— Eh bien, avez-vous trouvé un autre hémistiche ?
— Je vous avoue que je n’en ai pas cherché.
— Vous ne trouvez donc pas cet hémistiche dangereux ?
— Qu’appelez-vous dangereux ?
— J’appelle dangereux ce qui peut être sifflé.
— Je n’ai jamais eu la prétention de ne pas être sifflé.
— Soit ; mais il faut être sifflé le moins possible.
— Vous croyez donc qu’on sifflera l’hémistiche du lion ?
— J’en suis sûre !
— Alors, madame, c’est que vous ne le direz pas avec votre talent habituel.
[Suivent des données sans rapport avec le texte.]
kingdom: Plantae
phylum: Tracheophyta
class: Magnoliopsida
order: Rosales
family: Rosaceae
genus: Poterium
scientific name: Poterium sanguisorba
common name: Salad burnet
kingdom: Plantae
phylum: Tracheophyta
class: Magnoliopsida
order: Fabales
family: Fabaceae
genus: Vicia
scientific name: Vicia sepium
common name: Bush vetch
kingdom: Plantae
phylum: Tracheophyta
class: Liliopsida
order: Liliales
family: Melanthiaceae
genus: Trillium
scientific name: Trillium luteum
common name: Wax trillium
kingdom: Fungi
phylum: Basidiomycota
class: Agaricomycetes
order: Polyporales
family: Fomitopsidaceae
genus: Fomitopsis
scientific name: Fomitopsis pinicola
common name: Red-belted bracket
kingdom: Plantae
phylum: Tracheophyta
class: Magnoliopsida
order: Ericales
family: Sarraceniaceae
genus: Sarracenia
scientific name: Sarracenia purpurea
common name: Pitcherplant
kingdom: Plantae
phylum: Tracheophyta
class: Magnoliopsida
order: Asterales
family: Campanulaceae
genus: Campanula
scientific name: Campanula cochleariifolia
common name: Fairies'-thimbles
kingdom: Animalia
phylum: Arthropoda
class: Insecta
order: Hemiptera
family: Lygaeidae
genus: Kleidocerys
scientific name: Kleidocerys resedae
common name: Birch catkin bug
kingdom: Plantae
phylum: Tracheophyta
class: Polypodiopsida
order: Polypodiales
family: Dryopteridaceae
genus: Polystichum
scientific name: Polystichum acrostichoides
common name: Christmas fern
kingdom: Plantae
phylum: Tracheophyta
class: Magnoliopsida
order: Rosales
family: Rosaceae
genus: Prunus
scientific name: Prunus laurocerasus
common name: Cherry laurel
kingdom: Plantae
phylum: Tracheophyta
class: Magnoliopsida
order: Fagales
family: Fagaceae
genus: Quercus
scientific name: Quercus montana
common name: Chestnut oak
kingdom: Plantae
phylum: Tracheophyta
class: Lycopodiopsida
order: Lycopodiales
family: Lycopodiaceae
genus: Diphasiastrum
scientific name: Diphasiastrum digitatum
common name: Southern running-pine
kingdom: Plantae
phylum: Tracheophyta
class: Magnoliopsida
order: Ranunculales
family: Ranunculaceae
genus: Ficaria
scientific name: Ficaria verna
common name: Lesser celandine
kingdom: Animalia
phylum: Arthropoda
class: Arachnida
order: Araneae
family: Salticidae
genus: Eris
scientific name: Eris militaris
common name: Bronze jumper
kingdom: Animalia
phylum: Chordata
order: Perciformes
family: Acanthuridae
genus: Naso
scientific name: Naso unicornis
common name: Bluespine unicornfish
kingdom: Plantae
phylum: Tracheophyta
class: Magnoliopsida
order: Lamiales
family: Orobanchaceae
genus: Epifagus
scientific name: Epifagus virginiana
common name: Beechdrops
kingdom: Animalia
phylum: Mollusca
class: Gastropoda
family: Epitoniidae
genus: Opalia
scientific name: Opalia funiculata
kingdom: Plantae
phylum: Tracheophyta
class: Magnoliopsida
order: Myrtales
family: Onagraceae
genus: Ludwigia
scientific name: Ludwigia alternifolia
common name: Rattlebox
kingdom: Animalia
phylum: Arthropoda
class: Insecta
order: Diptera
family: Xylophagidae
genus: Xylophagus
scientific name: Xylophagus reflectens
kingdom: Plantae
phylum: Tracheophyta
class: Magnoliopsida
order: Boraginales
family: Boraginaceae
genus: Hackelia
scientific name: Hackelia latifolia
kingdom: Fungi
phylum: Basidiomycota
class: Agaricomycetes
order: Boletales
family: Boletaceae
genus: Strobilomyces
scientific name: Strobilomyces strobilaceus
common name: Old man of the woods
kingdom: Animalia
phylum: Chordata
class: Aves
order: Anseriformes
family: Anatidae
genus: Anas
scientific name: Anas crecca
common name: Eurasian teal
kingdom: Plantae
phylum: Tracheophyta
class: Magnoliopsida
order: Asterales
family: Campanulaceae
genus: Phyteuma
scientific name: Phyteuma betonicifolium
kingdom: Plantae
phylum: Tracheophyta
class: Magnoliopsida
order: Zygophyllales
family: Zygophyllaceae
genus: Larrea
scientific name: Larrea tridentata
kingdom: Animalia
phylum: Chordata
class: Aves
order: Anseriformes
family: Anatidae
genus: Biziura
— Je le dirai de mon mieux… Cependant, je préférerais…
— Quoi ?
— Dire autre chose.
— Quoi ?
— Autre chose, enfin !
— Quoi ?
— Dire, — et mademoiselle Mars avait l’air de chercher le mot, que, depuis trois jours, elle mâchait entre ses dents, — dire, par exemple… heu… heu… heu…
Vous êtes, monseigneur, superbe et généreux !
Est-ce que monseigneur ne fait pas le vers comme mon lion ?
— Si fait, madame ; seulement, mon lion relève le vers, et monseigneur l’aplatit. J’aime mieux être sifflé pour un bon vers qu’applaudi pour un méchant.
— C’est bien, c’est bien !… ne nous fâchons pas… On dira votre bon vers sans y rien changer ! — Allons, Firmin, mon ami, continuons…
Vous êtes, mon lion, superbe et généreux !
Il est bien entendu que, le jour de la première représentation, mademoiselle Mars, au lieu de dire : « Vous êtes, mon lion ! » dit ; « Vous êtes, monseigneur ! ».